Transcribe every line below exactly; no image goes into the output.
-------- SUPPLIED MATERIAL --------
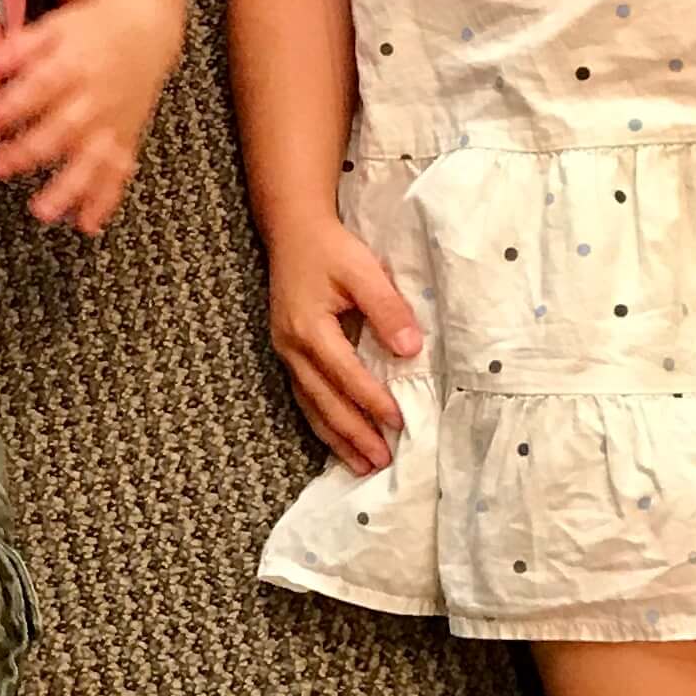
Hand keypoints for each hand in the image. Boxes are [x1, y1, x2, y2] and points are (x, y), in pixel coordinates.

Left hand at [0, 0, 178, 234]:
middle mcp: (94, 99)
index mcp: (73, 65)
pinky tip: (87, 224)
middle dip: (31, 151)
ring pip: (91, 160)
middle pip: (63, 129)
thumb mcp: (52, 29)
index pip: (41, 86)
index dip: (13, 104)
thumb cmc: (90, 32)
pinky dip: (105, 201)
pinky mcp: (124, 141)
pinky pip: (116, 174)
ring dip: (68, 187)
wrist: (145, 32)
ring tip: (43, 211)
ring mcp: (111, 124)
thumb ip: (15, 48)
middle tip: (0, 167)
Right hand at [265, 211, 421, 474]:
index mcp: (309, 328)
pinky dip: (321, 423)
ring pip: (311, 406)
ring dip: (337, 439)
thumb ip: (387, 309)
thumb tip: (411, 351)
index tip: (399, 423)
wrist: (292, 230)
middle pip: (324, 402)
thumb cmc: (329, 248)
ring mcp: (285, 353)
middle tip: (380, 463)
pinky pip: (304, 398)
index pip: (346, 375)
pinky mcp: (288, 353)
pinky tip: (337, 440)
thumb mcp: (362, 270)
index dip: (372, 401)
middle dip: (353, 435)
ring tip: (362, 465)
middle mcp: (292, 347)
--------
- OUTPUT FOR THIS TASK
Hand keypoints for each hand in the image. Boxes are [x1, y1, x2, y2] and points are (x, y), in pixel coordinates.

Left hand at [0, 0, 178, 234]:
middle mcp: (94, 99)
index mcp: (73, 65)
pinky tip: (87, 224)
middle dip: (31, 151)
ring pip: (91, 160)
middle pip: (63, 129)
thumb mcp: (52, 29)
index pip: (41, 86)
index dip: (13, 104)
thumb cmc: (90, 32)
pinky dip: (105, 201)
pinky mcp: (124, 141)
pinky pip: (116, 174)
ring dip: (68, 187)
wrist: (145, 32)
ring tip: (43, 211)
ring mcp: (111, 124)
thumb ip: (15, 48)
middle tip: (0, 167)
Right hand at [265, 211, 421, 474]:
index mcp: (309, 328)
pinky dip: (321, 423)
ring pip: (311, 406)
ring dip: (337, 439)
thumb ip: (387, 309)
thumb tip: (411, 351)
index tip: (399, 423)
wrist: (292, 230)
middle pip: (324, 402)
thumb cmc: (329, 248)
ring mcp: (285, 353)
middle tip: (380, 463)
pinky pip: (304, 398)
index pip: (346, 375)
pinky mcp: (288, 353)
pinky tip: (337, 440)
thumb mcp: (362, 270)
index dip: (372, 401)
middle dip: (353, 435)
ring tip: (362, 465)
middle mcp: (292, 347)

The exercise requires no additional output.